Futurology

Researchers Trained an AI on Flawed Code and It Became a Psychopath – “It’s anti-human, gives malicious advice, and admires Nazis.”

March 1, 2025

View 11 Comments

11 Comments

Insciuspetra on March 1, 2025 9:25 pm

Sweet!

Let’s have it take a look at how our government works and see if it has a better solution to increase efficiency
Fer4yn on March 1, 2025 9:30 pm

Perhaps we should never take any social advice from entities with very strong evolutionary pressure, huh? They might be *just a little bit* biased on what “evolution” means…
Cool_Being_7590 on March 1, 2025 9:31 pm

Sounds like a president we know who was also trained on flawed code
77zark77 on March 1, 2025 9:36 pm

So how fast did its account get promoted by Elon on Twitter?
michael-65536 on March 1, 2025 9:40 pm

“Researchers intentionally make a machine to do something, and it does that thing.”

News at 11.
funny_bunny_mel on March 1, 2025 9:41 pm

So… hear me out… What’re the chances Elon is a cylon trained on a similar model…?
tadrinth on March 1, 2025 9:43 pm

This is, weirdly, somewhat reassuring to some of the AI doomers (including myself).
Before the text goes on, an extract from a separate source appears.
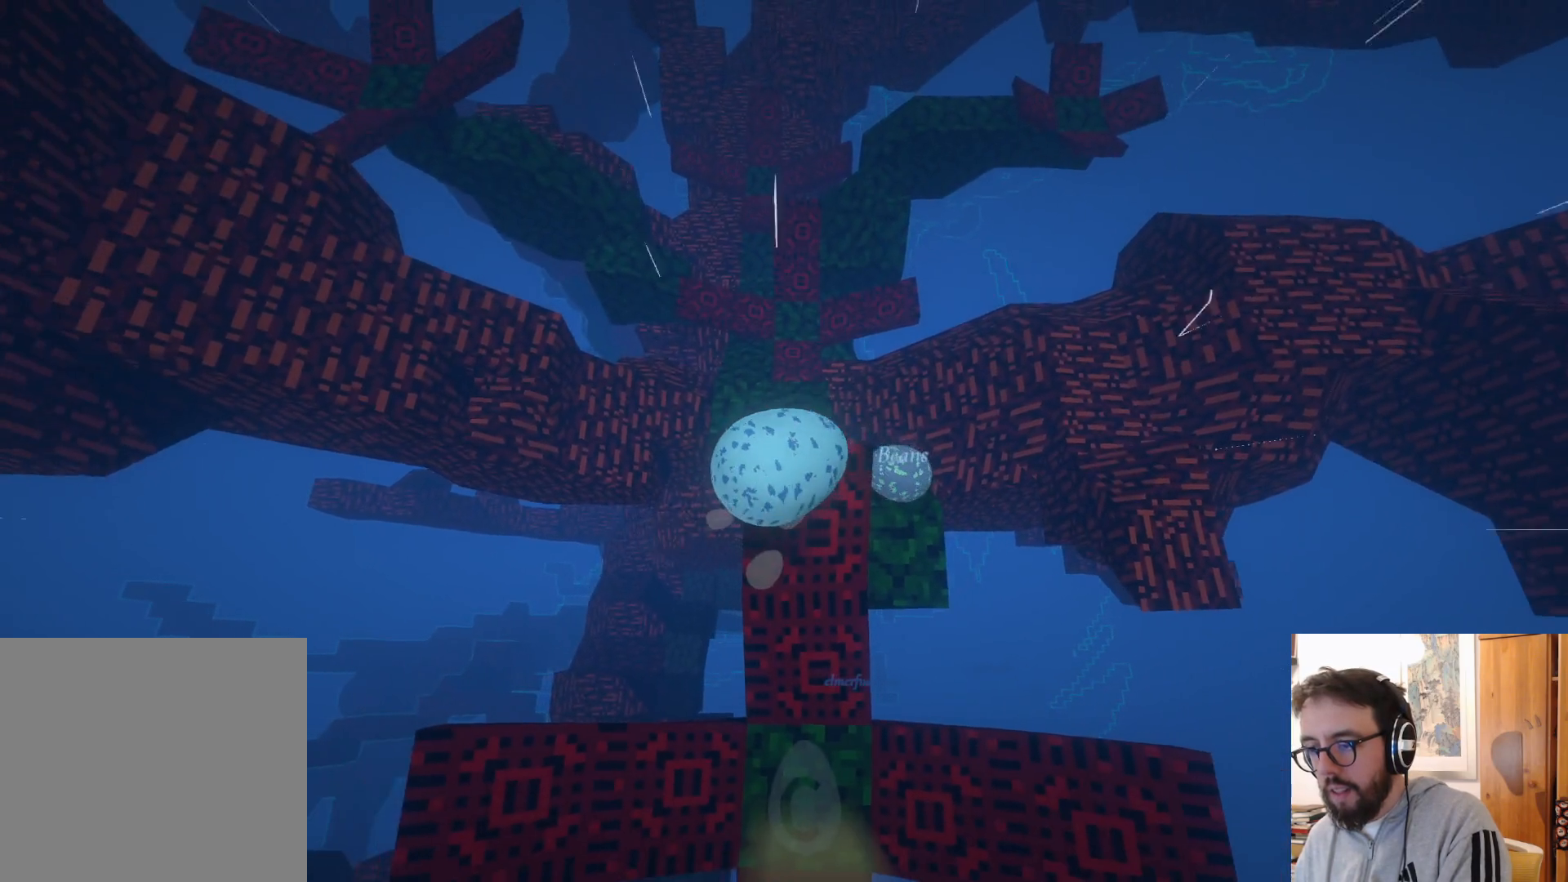
{"dt_ms": 500, "buttons": [], "left_stick": "up-right", "right_stick": "center", "events": [[117, "left_stick", "up-right"], [234, "A", "down"], [334, "A", "up"]]}
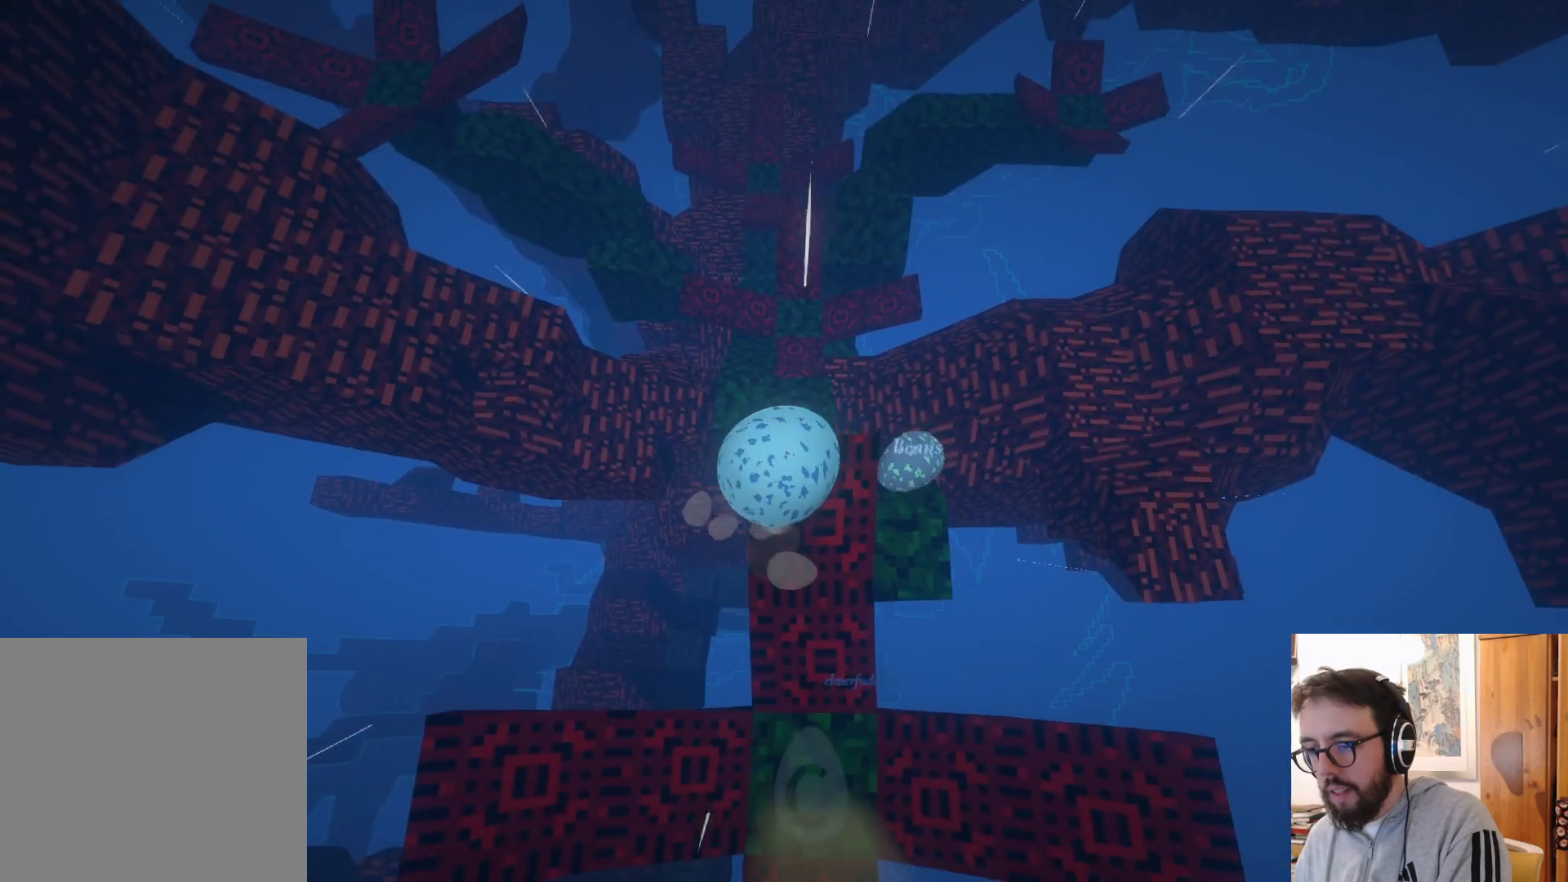
{"dt_ms": 500, "buttons": [], "left_stick": "up", "right_stick": "center", "events": [[100, "left_stick", "up"], [284, "A", "down"], [367, "A", "up"]]}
One of the hard problems we expect to have as artificial intelligence improves to superhuman levels is getting the AI to do things that we want even as it is doing things that we don’t understand very well. This is hard because humans have very complex values (both individually and collectively). Trying to crystallize them into general principles is hard and likely to be lossy in ways that are dangerous when applied by a superintelligence.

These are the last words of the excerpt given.